Suddenly a pane of glass on the opposite side of the street fell in smithereens from its frame to the pavement.

‘Told me dad I didn’t want to go out tonight, but he made me do some deliveries.’

‘Hush … we’ll be alright … the bombardment’s over there …’ Dawn hoped she sounded convincing because she wasn’t at all sure they were safely out of harm’s way.

‘We’ll get cut to bits if we stay here! I’d sooner have a bomb land on me head than get me face all scarred up.’ The girl agitatedly eyed the glass doorway of the shop in which they were sheltering, pressing her flat palms to her cheeks to protect them from any imminent flying shards.

‘The planes usually head towards the East End; perhaps just a couple of stray bombs have landed over this way.’ Dawn prayed that was so and that her mother and brother were safely inside their Anderson shelter.

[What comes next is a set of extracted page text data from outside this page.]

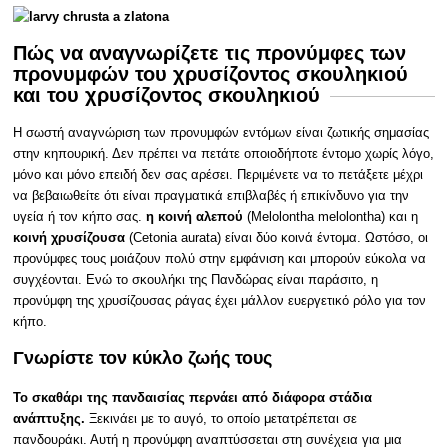
Πώς να αναγνωρίζετε τις προνύμφες των
προνυμφών του χρυσίζοντος σκουληκιού
και του χρυσίζοντος σκουληκιού
Η σωστή αναγνώριση των προνυμφών εντόμων είναι ζωτικής σημασίας
στην κηπουρική. Δεν πρέπει να πετάτε οποιοδήποτε έντομο χωρίς λόγο,
μόνο και μόνο επειδή δεν σας αρέσει. Περιμένετε να το πετάξετε μέχρι
να βεβαιωθείτε ότι είναι πραγματικά επιβλαβές ή επικίνδυνο για την
υγεία ή τον κήπο σας.
η κοινή αλεπού
(Melolontha melolontha) και η
κοινή χρυσίζουσα
(Cetonia aurata) είναι δύο κοινά έντομα. Ωστόσο, οι
προνύμφες τους μοιάζουν πολύ στην εμφάνιση και μπορούν εύκολα να
συγχέονται. Ενώ το σκουλήκι της Πανδώρας είναι παράσιτο, η
προνύμφη της χρυσίζουσας ράγας έχει μάλλον ευεργετικό ρόλο για τον
κήπο.
Γνωρίστε τον κύκλο ζωής τους
Το σκαθάρι της πανδαισίας περνάει από διάφορα στάδια
ανάπτυξης.
Ξεκινάει με το αυγό, το οποίο μετατρέπεται σε
πανδουράκι. Αυτή η προνύμφη αναπτύσσεται στη συνέχεια για μια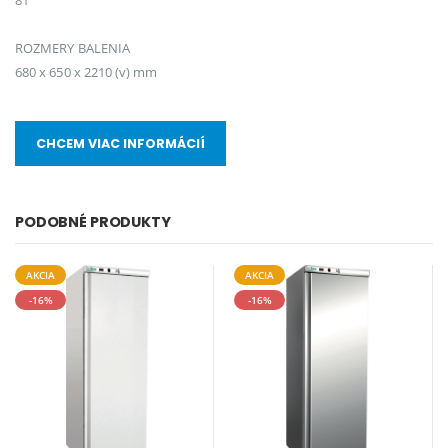
81
ROZMERY BALENIA
680 x 650 x 2210 (v) mm
CHCEM VIAC INFORMÁCIÍ
PODOBNÉ PRODUKTY
AKCIA
AKCIA
-16%
-16%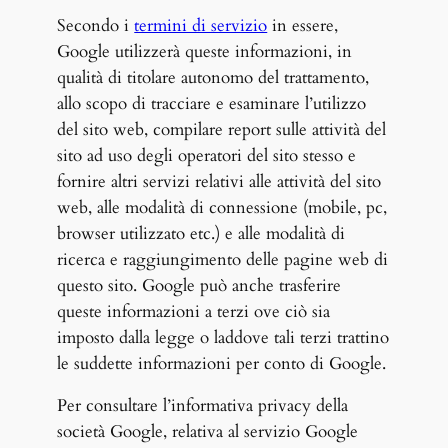
Secondo i
termini di servizio
in essere,
Google utilizzerà queste informazioni, in
qualità di titolare autonomo del trattamento,
allo scopo di tracciare e esaminare l’utilizzo
del sito web, compilare report sulle attività del
sito ad uso degli operatori del sito stesso e
fornire altri servizi relativi alle attività del sito
web, alle modalità di connessione (mobile, pc,
browser utilizzato etc.) e alle modalità di
ricerca e raggiungimento delle pagine web di
questo sito. Google può anche trasferire
queste informazioni a terzi ove ciò sia
imposto dalla legge o laddove tali terzi trattino
le suddette informazioni per conto di Google.
Per consultare l’informativa privacy della
società Google, relativa al servizio Google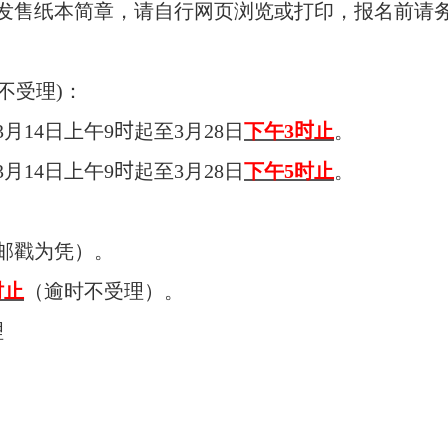
不发售纸本简章，请自行网页浏览或打印，报名前请
不受理)：
3月14日上午9
时
起至3月28日
下午3
时
止
。
月14日上午9
时
起至3月28日
下午5时止
。
以邮戳为凭）。
时止
（逾时不受理）。
理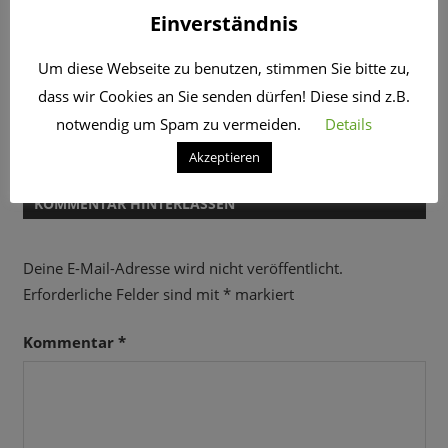
Einverständnis
CORONA
LOCKDOWN
PODCAST
REISE
Um diese Webseite zu benutzen, stimmen Sie bitte zu,
Beitragsnavigation
Vorheriger
Hamburg’s Blindenverein: Kein Jubiläumsfest, kein
dass wir Cookies an Sie senden dürfen! Diese sind z.B.
Beitrag:
Vereinsleben, dafür Mützen und psychologische
notwendig um Spam zu vermeiden.
Details
Betreuung!
Akzeptieren
Nächster
Digitalisierung durch Lockdown ausgebremst
Beitrag:
KOMMENTAR HINTERLASSEN
Deine E-Mail-Adresse wird nicht veröffentlicht.
Erforderliche Felder sind mit
*
markiert
Kommentar
*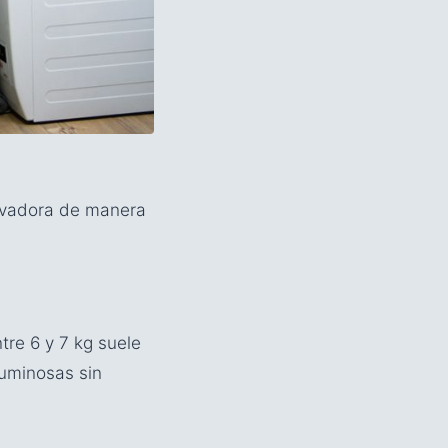
lavadora de manera
tre 6 y 7 kg suele
luminosas sin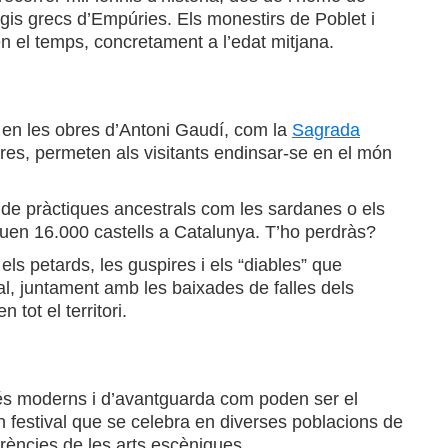
igis grecs d’Empúries. Els monestirs de Poblet i
en el temps, concretament a l’edat mitjana.
ó en les obres d’Antoni Gaudí, com la
Sagrada
eres, permeten als visitants endinsar-se en el món
és de pràctiques ancestrals com les sardanes o els
equen 16.000 castells a Catalunya. T’ho perdràs?
els petards, les guspires i els “diables” que
al, juntament amb les baixades de falles dels
tot el territori.
 més moderns i d’avantguarda com poden ser el
un festival que se celebra en diverses poblacions de
rències de les arts escèniques.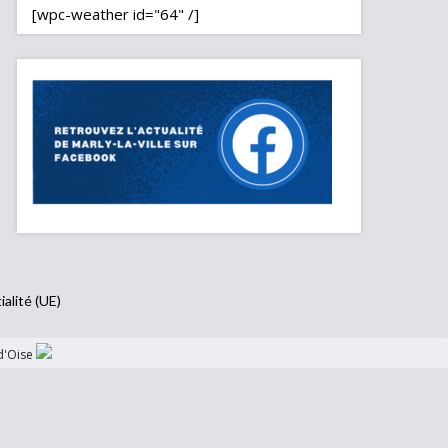
[wpc-weather id="64" /]
ialité (UE)
d'Oise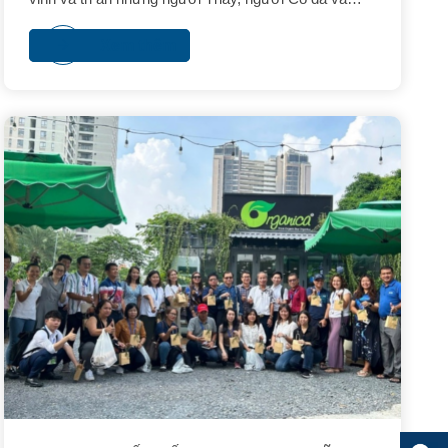
đang cống hiến cho sự nghiệp giáo dục. VJCC-
HCMC cũng tự hào là một đơn vị tổ chức giáo dục,
Xem thêm
đã và đang đồng hành cùng sự phát triển kinh tế của
xã hội nói chung.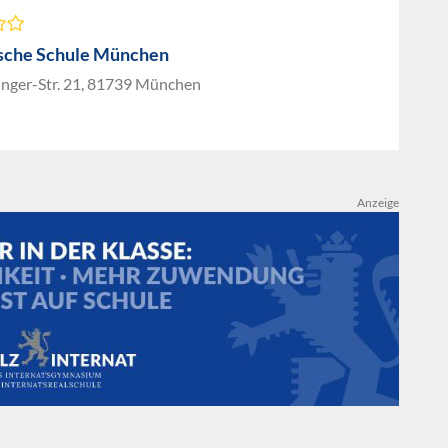
sche Schule München
inger-Str. 21, 81739 München
Anzeige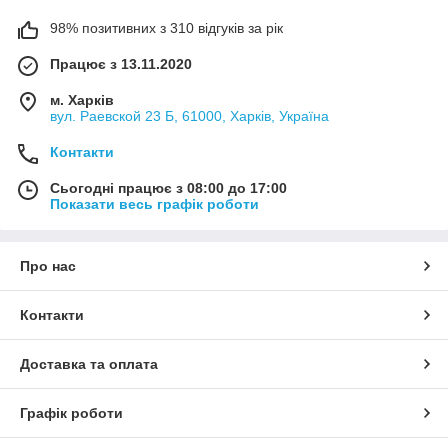
98% позитивних з 310 відгуків за рік
Працює з 13.11.2020
м. Харків
вул. Раевской 23 Б, 61000, Харків, Україна
Контакти
Сьогодні працює з 08:00 до 17:00
Показати весь графік роботи
Про нас
Контакти
Доставка та оплата
Графік роботи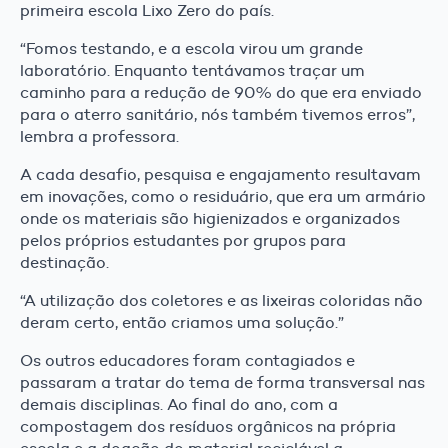
primeira escola Lixo Zero do país.
“Fomos testando, e a escola virou um grande
laboratório. Enquanto tentávamos traçar um
caminho para a redução de 90% do que era enviado
para o aterro sanitário, nós também tivemos erros”,
lembra a professora.
A cada desafio, pesquisa e engajamento resultavam
em inovações, como o residuário, que era um armário
onde os materiais são higienizados e organizados
pelos próprios estudantes por grupos para
destinação.
“A utilização dos coletores e as lixeiras coloridas não
deram certo, então criamos uma solução.”
Os outros educadores foram contagiados e
passaram a tratar do tema de forma transversal nas
demais disciplinas. Ao final do ano, com a
compostagem dos resíduos orgânicos na própria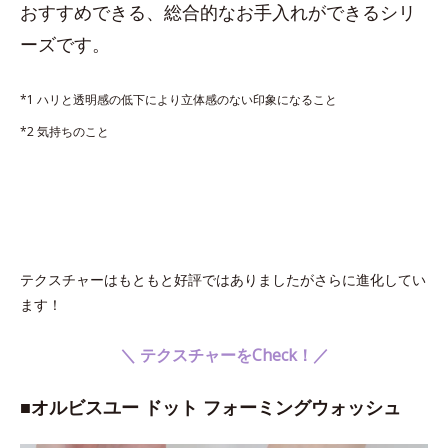
おすすめできる、総合的なお手入れができるシリ
ーズです。
*1 ハリと透明感の低下により立体感のない印象になること
*2 気持ちのこと
テクスチャーはもともと好評ではありましたがさらに進化してい
ます！
＼ テクスチャーをCheck！／
■オルビスユー ドット フォーミングウォッシュ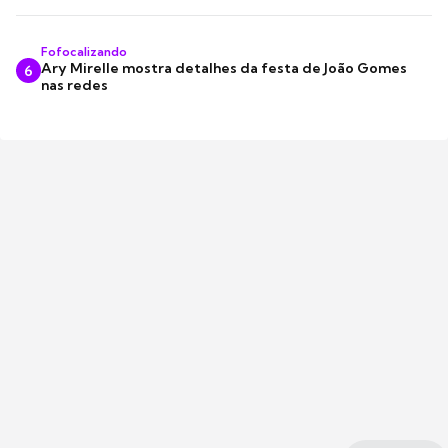
Fofocalizando
Ary Mirelle mostra detalhes da festa de João Gomes
6
nas redes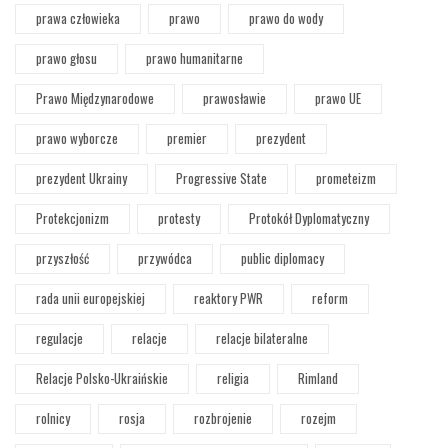
prawa człowieka
prawo
prawo do wody
prawo głosu
prawo humanitarne
Prawo Międzynarodowe
prawosławie
prawo UE
prawo wyborcze
premier
prezydent
prezydent Ukrainy
Progressive State
prometeizm
Protekcjonizm
protesty
Protokół Dyplomatyczny
przyszłość
przywódca
public diplomacy
rada unii europejskiej
reaktory PWR
reform
regulacje
relacje
relacje bilateralne
Relacje Polsko-Ukraińskie
religia
Rimland
rolnicy
rosja
rozbrojenie
rozejm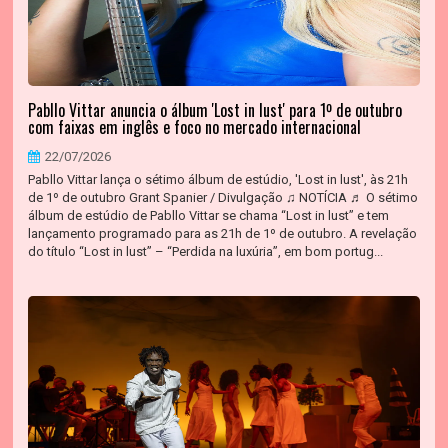
Pabllo Vittar anuncia o álbum 'Lost in lust' para 1º de outubro
com faixas em inglês e foco no mercado internacional
22/07/2026
Pabllo Vittar lança o sétimo álbum de estúdio, 'Lost in lust', às 21h
de 1º de outubro Grant Spanier / Divulgação ♫ NOTÍCIA ♬ O sétimo
álbum de estúdio de Pabllo Vittar se chama “Lost in lust” e tem
lançamento programado para as 21h de 1º de outubro. A revelação
do título “Lost in lust” – “Perdida na luxúria”, em bom portug...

A burst of flames illuminated the street and Dawn got a better look at her companion. The girl was fair and pretty and about eighteen, three years Dawn’s junior.

‘What’s your name?’ Dawn hoped to calm the girl down by chatting to her. ‘What were you delivering for your dad at this time of the night?’

‘I’m Rosie Gardiner and it’s none of your business if I was running an errand or not …’ she snapped then broke off, listening.

Rosie started to rise but Dawn pulled her back into the shadows, sensing something was amiss.

She realised now why the window opposite had shattered despite no other premises having been affected by tremors: a brick had been thrown through it. Another missile hit the outfitter’s shop, demolishing what remained of the pane.